DOCUMENT SECTION:
============================================================
COLD SPRING HARBOR, NY (GenomeWeb News) – Researchers from the University of Oxford and Illumina have used whole-genome sequencing to follow the changes in mutation patterns during treatment, remission, and relapse for two individuals with B-cell chronic lymphocytic leukemia, attendees at the Biology of Genomes meeting heard yesterday.
University of Oxford hematologist Anna Schuh presented data for pre- and post-treatment and matched normal genomes for two individuals with B-CLL. Both patients were treated with several rounds of purine analog and second-generation monoclonal antibody treatments and neither carried TP53 mutations or complex genomic rearrangements that have been previously tied to poor B-CLL outcomes, Schuh explained.
In an effort to find mutations that might explain B-CLL relapse events or act as markers for diagnoses and treatment response, the researchers sequenced tumor genomes to an average of 30 times coverage with the Illumina HiSeq2000. Matched normal samples were sequenced by a similar approach using DNA from buccal or saliva samples, Schuh explained, since blood samples contain tumor cells.
============================================================
Saved entries
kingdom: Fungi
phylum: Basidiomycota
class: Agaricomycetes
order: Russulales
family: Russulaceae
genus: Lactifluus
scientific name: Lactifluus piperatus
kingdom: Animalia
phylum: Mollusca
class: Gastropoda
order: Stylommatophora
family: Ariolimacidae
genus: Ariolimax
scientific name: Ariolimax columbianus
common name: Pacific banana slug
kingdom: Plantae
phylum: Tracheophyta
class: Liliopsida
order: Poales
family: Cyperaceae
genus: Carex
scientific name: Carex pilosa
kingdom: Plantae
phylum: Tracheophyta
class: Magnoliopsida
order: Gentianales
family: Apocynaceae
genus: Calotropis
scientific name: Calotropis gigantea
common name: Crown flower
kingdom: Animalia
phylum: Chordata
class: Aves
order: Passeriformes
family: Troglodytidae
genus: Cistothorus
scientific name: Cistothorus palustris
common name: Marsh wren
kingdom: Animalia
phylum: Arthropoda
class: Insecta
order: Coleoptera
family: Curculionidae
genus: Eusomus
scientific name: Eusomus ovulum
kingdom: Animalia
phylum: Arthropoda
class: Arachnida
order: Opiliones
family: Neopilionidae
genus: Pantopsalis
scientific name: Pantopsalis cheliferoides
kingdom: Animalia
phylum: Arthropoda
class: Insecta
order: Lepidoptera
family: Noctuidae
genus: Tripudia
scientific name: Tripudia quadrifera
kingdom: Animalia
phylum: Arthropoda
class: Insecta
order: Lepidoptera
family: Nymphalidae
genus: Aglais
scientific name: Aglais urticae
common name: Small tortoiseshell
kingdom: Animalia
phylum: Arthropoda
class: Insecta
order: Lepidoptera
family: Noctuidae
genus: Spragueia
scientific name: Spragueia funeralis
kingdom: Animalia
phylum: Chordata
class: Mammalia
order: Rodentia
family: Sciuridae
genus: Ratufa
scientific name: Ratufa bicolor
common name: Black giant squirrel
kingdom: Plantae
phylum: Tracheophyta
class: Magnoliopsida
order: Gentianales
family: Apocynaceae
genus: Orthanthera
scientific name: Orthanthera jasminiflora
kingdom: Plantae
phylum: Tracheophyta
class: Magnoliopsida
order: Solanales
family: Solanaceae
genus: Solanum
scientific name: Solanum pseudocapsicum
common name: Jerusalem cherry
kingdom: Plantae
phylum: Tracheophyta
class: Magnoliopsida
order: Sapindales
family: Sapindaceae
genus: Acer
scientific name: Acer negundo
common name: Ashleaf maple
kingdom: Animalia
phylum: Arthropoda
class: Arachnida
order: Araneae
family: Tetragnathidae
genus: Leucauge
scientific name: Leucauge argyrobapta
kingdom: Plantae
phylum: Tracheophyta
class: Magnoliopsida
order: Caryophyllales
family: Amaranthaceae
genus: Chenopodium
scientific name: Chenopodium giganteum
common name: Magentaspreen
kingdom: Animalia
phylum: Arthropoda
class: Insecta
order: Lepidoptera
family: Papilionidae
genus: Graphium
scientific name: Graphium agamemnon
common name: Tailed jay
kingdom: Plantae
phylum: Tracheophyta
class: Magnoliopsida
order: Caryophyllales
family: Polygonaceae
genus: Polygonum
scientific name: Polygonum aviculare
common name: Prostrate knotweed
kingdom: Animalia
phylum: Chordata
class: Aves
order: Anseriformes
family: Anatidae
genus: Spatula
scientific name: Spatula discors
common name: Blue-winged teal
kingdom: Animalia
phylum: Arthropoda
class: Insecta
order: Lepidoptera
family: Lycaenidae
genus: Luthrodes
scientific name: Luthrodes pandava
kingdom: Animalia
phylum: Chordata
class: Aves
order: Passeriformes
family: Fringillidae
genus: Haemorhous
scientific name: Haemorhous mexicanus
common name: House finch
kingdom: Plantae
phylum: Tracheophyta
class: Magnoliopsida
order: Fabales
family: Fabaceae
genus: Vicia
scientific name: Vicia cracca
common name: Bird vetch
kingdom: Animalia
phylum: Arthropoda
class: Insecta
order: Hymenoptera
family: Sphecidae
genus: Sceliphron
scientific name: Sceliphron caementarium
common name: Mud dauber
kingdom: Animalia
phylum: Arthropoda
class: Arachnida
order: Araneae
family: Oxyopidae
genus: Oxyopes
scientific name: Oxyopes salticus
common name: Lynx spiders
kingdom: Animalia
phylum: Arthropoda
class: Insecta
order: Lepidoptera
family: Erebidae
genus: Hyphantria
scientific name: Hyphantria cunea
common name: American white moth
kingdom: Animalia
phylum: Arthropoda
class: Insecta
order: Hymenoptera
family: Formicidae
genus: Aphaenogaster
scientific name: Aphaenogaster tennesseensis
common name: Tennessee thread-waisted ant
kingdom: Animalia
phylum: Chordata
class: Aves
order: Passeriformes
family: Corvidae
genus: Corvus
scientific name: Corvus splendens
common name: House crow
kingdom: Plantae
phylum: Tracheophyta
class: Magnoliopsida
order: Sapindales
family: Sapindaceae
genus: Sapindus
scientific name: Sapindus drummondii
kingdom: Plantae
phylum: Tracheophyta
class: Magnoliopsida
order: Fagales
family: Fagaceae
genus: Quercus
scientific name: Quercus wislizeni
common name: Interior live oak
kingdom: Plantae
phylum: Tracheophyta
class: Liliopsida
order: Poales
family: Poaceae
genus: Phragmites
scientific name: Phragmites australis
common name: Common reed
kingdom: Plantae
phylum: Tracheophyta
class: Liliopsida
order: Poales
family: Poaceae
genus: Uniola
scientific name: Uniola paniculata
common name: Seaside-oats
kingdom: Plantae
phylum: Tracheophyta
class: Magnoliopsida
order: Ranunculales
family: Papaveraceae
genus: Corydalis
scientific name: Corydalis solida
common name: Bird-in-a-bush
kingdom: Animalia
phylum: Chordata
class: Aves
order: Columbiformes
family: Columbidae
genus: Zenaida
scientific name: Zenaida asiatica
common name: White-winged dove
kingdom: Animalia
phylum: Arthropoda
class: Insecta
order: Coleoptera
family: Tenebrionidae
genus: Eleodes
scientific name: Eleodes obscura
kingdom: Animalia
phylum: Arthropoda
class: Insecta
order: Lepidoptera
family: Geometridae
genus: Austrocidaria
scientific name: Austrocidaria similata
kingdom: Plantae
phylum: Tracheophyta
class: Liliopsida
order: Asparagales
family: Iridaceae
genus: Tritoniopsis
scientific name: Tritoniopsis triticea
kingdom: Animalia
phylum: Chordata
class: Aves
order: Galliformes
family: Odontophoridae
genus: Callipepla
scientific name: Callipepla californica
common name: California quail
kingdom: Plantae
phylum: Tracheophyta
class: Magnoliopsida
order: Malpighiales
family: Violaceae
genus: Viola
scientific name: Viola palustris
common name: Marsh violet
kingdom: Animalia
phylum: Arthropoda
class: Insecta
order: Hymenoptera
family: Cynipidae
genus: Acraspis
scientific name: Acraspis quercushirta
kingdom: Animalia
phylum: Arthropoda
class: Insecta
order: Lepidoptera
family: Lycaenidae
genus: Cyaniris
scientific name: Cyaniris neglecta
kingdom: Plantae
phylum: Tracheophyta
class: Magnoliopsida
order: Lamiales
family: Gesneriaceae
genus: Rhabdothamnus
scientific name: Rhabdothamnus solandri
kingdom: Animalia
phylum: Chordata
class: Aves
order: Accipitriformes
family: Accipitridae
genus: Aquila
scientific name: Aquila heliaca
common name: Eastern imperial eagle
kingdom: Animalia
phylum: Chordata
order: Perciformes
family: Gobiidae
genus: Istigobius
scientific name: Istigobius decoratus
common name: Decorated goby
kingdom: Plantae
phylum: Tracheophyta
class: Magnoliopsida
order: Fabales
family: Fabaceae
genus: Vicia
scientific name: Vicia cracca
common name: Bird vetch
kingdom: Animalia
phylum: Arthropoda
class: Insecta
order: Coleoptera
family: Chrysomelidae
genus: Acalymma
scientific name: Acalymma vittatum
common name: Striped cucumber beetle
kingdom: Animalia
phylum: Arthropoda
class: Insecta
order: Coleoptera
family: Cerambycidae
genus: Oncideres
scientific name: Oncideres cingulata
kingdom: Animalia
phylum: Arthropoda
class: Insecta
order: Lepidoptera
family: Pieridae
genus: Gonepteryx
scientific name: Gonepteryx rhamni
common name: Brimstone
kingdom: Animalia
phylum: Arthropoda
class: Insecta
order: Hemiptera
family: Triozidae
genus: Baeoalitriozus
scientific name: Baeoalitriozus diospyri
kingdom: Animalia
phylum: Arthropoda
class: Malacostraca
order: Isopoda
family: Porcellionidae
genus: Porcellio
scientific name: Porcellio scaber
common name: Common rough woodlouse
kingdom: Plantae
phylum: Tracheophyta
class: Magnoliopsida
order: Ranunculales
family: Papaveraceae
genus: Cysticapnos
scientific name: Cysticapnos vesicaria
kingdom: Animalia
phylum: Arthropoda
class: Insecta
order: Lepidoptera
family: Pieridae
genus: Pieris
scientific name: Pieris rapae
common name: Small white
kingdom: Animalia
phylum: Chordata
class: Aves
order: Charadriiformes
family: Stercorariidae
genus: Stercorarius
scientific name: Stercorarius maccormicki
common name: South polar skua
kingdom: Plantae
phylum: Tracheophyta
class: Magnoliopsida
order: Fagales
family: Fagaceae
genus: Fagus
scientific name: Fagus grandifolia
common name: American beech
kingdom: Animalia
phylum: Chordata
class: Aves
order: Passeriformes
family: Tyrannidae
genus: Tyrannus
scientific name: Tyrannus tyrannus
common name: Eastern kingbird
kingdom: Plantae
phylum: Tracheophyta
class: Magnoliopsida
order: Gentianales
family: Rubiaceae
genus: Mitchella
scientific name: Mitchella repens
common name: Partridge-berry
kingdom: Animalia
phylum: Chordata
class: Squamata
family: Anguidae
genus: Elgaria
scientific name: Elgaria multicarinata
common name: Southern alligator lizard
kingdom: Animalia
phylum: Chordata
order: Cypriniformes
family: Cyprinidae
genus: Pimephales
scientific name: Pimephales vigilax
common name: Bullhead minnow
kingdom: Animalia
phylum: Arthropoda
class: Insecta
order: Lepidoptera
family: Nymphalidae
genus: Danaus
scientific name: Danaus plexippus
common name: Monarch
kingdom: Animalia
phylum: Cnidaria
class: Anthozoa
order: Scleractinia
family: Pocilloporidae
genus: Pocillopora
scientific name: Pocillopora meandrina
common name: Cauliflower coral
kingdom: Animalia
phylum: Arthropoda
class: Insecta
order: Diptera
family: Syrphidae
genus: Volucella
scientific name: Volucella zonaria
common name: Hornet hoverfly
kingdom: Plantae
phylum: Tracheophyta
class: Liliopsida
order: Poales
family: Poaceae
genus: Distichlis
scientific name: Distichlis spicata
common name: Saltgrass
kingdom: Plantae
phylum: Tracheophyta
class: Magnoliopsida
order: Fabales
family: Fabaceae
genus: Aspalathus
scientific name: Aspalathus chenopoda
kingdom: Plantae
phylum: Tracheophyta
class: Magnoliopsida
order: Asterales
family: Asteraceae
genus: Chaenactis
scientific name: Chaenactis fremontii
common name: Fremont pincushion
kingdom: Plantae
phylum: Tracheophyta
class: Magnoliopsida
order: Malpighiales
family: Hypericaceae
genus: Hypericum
============================================================
EXERCISE DIRECTIONS: Reproduce the complete news report on sequencing the genomes of two leukemia patients, word for word. The records are separate material and have no connection to the text.

SOLUTION TO THIS PROBLEM:
COLD SPRING HARBOR, NY (GenomeWeb News) – Researchers from the University of Oxford and Illumina have used whole-genome sequencing to follow the changes in mutation patterns during treatment, remission, and relapse for two individuals with B-cell chronic lymphocytic leukemia, attendees at the Biology of Genomes meeting heard yesterday.
University of Oxford hematologist Anna Schuh presented data for pre- and post-treatment and matched normal genomes for two individuals with B-CLL. Both patients were treated with several rounds of purine analog and second-generation monoclonal antibody treatments and neither carried TP53 mutations or complex genomic rearrangements that have been previously tied to poor B-CLL outcomes, Schuh explained.
In an effort to find mutations that might explain B-CLL relapse events or act as markers for diagnoses and treatment response, the researchers sequenced tumor genomes to an average of 30 times coverage with the Illumina HiSeq2000. Matched normal samples were sequenced by a similar approach using DNA from buccal or saliva samples, Schuh explained, since blood samples contain tumor cells.